10.3 This Agreement shall be binding upon and inure to the benefit of the Executive, his estate, personal representative, beneficiary, heirs and assigns. This Agreement also shall be binding upon and inure to the benefit of any successor to the Company or its business as the result of merger, consolidation, reorganization, transfer of assets or otherwise and any subsequent successor thereto. In the event of any such merger, consolidation, reorganization, transfer of assets or other similar transaction, the successor to the Company or its business or any subsequent successor thereto shall promptly notify the Trustee in writing of its successorship and furnish the Trustee with the information specified in Section 3.1 of this Agreement. In no event shall any such transaction described herein suspend or delay the rights of the Executive to receive benefits hereunder.
10.4 This Agreement may be executed in any number of counterparts, each of which shall be deemed to be an original, but all of which shall together constitute only one Agreement.
10.5 All notices and other communications provided for in this Agreement shall be in writing and shall be deemed to have been duly given when actually delivered to the respective addresses set forth below:
Company: | Moen Incorporated 25300 Al Moen Drive North Olmsted, OH 44070 | |
Trustee: | The Northern Trust Company Attn: Martin Mulcrone (or current RM for Moen Incorporated 50 South LaSalle Street Chicago, Illinois 60675 | |
Executive: | Bruce A. Carbonari 30410 Lake Road Bay Village, OH 44140 |
or at such other address as such person may specify in writing by notice as set forth above to the other persons listed above.
IN WITNESS WHEREOF, the parties hereto have caused this Trust Agreement to be duly executed as of the first day of January, 2003.

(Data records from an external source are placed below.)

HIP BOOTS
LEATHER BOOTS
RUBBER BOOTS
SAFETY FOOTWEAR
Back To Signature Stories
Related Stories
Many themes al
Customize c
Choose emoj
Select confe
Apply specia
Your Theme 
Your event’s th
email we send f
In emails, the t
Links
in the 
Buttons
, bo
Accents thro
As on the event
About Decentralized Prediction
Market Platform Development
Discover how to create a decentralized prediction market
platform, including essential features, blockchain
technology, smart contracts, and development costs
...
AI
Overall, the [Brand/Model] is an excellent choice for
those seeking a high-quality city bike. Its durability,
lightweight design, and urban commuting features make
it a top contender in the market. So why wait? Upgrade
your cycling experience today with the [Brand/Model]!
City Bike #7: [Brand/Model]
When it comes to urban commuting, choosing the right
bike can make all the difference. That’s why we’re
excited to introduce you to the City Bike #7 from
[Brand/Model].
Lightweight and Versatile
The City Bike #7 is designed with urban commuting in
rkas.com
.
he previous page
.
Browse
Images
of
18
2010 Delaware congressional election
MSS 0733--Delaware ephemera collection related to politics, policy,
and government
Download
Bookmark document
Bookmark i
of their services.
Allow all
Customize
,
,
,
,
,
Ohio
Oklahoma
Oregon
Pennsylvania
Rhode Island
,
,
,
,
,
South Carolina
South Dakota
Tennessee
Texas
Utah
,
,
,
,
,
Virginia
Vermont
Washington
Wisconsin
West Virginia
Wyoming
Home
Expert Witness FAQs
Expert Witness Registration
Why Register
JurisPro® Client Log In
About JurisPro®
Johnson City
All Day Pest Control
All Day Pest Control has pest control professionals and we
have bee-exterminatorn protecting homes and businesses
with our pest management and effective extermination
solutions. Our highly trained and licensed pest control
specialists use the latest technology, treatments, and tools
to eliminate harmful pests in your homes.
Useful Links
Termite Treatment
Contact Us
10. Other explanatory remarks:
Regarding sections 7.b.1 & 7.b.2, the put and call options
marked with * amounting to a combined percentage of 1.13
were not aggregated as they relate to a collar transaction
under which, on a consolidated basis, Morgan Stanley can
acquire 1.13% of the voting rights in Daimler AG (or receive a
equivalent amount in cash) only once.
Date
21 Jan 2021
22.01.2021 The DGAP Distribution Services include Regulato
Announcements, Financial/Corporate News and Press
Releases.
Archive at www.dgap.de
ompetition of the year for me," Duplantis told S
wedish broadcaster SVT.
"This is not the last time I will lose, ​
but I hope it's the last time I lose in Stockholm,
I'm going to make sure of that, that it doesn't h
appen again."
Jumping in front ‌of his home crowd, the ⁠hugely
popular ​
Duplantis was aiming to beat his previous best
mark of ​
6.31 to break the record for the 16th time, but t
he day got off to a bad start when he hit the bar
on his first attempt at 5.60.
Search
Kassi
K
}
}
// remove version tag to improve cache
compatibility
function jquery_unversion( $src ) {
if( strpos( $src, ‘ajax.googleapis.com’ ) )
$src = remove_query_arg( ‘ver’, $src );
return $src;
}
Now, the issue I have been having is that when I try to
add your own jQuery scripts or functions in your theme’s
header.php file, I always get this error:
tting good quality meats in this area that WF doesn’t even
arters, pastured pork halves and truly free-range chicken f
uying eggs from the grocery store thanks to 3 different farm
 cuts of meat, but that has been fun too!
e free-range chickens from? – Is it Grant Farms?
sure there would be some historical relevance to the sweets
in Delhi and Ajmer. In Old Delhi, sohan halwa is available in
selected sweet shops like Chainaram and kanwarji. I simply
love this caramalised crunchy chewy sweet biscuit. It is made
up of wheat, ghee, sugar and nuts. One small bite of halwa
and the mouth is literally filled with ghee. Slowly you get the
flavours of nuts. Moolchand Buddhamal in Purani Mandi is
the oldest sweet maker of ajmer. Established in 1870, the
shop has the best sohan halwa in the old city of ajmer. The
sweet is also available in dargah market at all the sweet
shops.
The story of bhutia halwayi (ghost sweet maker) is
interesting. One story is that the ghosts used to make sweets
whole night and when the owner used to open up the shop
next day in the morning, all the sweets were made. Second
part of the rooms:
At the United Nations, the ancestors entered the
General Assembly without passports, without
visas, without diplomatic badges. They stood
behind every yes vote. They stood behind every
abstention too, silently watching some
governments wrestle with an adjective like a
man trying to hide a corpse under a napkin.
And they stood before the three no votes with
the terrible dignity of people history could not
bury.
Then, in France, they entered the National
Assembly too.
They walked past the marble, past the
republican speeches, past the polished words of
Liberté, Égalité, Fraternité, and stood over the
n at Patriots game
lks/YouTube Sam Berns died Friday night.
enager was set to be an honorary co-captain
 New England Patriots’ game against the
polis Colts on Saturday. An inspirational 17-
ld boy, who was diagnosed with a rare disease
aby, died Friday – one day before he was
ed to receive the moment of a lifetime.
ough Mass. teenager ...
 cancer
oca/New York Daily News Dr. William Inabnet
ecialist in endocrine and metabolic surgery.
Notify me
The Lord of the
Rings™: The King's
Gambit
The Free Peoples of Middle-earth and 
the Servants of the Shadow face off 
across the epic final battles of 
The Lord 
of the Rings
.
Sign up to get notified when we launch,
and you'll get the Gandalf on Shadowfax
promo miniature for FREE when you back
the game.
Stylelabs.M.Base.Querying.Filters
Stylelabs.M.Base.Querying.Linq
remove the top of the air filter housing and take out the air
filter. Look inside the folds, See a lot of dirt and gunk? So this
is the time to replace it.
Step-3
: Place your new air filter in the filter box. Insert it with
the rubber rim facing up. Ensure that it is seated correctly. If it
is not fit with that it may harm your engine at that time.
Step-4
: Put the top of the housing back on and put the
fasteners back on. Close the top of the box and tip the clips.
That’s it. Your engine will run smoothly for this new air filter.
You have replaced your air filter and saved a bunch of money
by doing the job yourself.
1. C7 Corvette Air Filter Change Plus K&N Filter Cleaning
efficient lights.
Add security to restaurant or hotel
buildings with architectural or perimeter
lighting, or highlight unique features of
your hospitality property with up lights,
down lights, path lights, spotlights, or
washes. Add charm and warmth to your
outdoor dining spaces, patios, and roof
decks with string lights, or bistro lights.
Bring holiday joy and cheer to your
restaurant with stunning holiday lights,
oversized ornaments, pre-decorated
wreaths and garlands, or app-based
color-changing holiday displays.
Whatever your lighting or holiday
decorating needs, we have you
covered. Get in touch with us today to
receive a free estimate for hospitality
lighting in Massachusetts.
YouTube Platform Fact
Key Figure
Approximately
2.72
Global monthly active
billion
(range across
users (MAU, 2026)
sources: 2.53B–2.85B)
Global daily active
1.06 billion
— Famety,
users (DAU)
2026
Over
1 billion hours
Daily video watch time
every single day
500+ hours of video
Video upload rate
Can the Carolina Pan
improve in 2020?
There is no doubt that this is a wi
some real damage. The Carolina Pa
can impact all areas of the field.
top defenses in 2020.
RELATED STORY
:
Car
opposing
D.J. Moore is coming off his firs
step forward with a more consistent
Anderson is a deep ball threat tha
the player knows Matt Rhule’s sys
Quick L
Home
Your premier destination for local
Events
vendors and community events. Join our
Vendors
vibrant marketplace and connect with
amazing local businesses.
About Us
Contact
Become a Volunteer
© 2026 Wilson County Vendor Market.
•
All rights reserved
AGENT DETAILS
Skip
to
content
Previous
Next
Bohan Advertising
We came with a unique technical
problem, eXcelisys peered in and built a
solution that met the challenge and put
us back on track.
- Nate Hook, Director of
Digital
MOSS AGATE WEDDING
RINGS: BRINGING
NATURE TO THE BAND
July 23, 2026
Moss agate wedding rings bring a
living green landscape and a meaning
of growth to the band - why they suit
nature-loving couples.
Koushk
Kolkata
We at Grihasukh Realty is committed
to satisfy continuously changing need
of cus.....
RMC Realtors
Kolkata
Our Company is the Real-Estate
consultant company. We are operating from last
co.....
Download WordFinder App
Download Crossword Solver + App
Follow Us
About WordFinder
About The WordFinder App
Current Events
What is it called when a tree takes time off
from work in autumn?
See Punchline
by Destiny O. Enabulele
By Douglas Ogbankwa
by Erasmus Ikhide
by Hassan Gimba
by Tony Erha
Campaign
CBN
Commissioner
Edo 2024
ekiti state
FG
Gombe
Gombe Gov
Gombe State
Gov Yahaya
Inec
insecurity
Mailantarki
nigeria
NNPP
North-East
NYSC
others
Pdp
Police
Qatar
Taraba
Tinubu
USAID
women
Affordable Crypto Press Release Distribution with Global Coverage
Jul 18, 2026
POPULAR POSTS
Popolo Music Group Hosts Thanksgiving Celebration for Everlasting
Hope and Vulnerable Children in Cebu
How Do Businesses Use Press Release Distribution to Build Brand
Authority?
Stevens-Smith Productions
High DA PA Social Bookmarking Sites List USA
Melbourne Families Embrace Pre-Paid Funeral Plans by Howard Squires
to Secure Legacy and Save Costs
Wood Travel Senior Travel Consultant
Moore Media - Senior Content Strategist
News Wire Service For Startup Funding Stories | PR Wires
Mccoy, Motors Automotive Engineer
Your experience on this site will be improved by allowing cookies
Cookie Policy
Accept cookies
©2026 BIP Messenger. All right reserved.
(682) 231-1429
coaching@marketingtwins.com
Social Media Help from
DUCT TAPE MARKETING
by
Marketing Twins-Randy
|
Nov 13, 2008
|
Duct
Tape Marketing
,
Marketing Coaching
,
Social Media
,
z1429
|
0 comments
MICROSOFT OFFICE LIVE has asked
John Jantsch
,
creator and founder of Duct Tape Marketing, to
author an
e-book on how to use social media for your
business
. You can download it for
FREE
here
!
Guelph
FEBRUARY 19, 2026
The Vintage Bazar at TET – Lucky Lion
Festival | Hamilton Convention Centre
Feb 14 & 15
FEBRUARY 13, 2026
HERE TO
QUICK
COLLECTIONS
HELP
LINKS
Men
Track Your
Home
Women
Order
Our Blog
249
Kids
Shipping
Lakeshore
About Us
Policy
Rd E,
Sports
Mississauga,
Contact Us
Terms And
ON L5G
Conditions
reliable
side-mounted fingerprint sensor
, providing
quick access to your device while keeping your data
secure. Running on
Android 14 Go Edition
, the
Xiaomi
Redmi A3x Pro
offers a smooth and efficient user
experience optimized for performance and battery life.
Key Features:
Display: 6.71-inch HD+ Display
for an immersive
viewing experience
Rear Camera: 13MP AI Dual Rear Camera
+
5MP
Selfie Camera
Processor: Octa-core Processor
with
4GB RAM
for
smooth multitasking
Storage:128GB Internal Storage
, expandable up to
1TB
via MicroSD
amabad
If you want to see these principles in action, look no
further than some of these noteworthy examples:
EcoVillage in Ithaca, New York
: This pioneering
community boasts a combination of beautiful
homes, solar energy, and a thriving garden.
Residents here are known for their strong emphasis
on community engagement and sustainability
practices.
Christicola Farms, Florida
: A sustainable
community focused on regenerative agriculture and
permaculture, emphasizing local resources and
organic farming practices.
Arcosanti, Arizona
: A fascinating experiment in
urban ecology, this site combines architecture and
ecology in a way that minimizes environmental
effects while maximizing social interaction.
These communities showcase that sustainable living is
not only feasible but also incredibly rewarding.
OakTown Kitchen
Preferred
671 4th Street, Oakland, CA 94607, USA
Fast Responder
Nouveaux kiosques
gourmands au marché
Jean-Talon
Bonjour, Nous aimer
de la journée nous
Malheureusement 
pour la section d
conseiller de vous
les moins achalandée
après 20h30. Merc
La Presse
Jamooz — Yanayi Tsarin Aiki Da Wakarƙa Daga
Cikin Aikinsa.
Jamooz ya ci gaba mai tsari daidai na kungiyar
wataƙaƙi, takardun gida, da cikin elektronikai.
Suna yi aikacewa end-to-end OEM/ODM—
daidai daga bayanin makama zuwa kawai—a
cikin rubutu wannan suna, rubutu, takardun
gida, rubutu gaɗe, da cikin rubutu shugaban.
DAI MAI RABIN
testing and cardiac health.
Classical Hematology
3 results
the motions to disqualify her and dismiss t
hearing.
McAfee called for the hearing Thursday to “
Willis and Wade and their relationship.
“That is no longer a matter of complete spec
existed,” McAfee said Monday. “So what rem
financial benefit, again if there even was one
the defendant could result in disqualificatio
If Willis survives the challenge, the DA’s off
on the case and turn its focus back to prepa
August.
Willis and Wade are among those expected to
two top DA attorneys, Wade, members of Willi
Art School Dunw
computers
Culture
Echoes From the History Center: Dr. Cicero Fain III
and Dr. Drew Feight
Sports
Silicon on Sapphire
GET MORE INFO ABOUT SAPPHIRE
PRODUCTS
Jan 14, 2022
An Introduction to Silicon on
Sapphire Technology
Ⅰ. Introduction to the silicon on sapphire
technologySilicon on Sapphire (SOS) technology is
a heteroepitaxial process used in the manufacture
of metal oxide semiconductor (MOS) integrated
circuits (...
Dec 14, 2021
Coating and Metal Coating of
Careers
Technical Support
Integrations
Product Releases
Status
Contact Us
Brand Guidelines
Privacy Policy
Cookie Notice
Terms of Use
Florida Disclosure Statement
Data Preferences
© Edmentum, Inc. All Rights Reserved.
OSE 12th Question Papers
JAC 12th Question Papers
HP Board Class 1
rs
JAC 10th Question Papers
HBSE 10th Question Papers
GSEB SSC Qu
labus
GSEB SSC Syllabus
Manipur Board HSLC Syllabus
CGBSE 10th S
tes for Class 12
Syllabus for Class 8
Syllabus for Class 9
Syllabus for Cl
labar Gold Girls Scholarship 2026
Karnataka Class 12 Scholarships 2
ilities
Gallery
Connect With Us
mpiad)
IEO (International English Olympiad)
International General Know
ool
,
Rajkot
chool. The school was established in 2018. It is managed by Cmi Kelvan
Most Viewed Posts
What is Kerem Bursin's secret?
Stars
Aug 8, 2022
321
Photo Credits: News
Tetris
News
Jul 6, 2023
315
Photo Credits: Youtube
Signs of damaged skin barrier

Attest: | MOEN INCORPORATED | |||
By | /s/ D.L. BIRELEY | |||
Print Name | D.L. BIRELEY | |||
Title | SR V.P. HUMAN RESOURCES | |||
Attest: | The Northern Trust Company | |||
By | /s/ MARTIN MULCRONE | |||
Print Name | MARTIN MULCRONE | |||
Title | VICE PRESIDENT | |||
Witness: | BRUCE A. CARBONARI | |||
/s/ BRUCE A. CARBONARI |
STATE OF OHIO | ) | |
: ss.: North Olmsted, OH - Dec. 5, 2002 | ||
COUNTY OF CUYAHOGA | ) |
Personally appeared Don Bireley, Sr. Vice President of Human Resources of MOEN INCORPORATED, signer and sealer of the foregoing instrument, and acknowledged the same to be his free act and deed as such Sr. Vice Presidentand the free act and deed of said Corporation, before me.
/s/ Lori L. Zahoric |
Notary Public |
STATE OF Illinois | ) | |
: ss.: Chicago, IL 12/18, 2003 | ||
COUNTY OF Cook | ) |
Personally appeared Martin Mulcrone, Vice President of THE NORTHERN TRUST COMPANY, signer and sealer of the foregoing instrument, and acknowledged the same to be his free act and deed as such Vice President and the free act and deed of said Company, before me.
OFFICIAL SEAL ROBERT MICHAEL VERNILLE NOTARY PUBLIC. STATE OF ILLINOIS MY COMMISSION EXPIRES 3-1-2005 |
/s/ ROBERT MICHAEL VERNILLE |
Notary Public |
STATE OF OHIO | ) | |
: ss.: North Olmsted, OH - Dec. 5, 2002 | ||
COUNTY OF CUYAHOGA | ) |
Personally appeared BRUCE CARBONARI, signer of the foregoing instrument, and acknowledged the same to be his free act and deed, before me.